Exercise instructions =>
Pull out every line in the records below that contains the string "SMAPE".

Exercise data =>
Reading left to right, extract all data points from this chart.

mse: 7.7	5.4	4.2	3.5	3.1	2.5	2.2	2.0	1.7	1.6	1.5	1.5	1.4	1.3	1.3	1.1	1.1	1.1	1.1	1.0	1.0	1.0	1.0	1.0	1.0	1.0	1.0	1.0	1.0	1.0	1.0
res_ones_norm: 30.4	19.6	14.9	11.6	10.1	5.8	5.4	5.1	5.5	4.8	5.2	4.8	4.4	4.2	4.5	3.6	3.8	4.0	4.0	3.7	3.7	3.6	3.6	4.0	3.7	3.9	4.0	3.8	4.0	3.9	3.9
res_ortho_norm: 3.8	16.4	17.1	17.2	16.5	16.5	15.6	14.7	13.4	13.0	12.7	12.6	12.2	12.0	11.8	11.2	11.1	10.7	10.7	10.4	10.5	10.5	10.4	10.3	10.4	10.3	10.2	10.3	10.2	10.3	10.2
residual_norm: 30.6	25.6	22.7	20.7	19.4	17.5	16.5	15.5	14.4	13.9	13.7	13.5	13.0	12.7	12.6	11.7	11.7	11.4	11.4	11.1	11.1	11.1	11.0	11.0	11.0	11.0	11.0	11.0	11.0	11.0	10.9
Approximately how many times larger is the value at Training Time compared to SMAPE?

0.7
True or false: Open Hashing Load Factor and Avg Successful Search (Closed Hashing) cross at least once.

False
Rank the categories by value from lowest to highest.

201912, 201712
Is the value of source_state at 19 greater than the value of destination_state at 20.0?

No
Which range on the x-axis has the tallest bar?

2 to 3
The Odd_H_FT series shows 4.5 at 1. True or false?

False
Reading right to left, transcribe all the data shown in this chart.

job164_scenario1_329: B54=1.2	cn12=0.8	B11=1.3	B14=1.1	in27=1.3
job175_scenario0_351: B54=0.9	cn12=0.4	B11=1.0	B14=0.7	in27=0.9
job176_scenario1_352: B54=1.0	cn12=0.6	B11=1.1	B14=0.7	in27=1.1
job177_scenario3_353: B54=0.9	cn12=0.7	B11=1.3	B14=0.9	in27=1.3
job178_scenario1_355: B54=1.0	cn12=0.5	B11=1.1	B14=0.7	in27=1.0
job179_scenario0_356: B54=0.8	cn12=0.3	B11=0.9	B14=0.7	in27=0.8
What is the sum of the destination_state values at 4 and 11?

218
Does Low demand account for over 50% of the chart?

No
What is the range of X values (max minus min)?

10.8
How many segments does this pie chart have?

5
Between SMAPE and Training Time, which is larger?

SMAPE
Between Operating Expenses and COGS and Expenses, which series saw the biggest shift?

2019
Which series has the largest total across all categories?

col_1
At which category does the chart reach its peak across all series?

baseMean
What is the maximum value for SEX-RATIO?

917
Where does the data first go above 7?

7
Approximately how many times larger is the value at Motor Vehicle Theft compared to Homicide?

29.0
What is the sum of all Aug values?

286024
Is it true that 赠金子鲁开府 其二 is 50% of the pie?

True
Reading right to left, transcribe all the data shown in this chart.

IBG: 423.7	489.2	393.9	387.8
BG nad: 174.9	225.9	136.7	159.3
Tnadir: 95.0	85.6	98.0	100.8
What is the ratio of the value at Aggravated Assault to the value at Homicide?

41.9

Output below =>
Approximately how many times larger is the value at Training Time compared to SMAPE?
Between SMAPE and Training Time, which is larger?
SMAPE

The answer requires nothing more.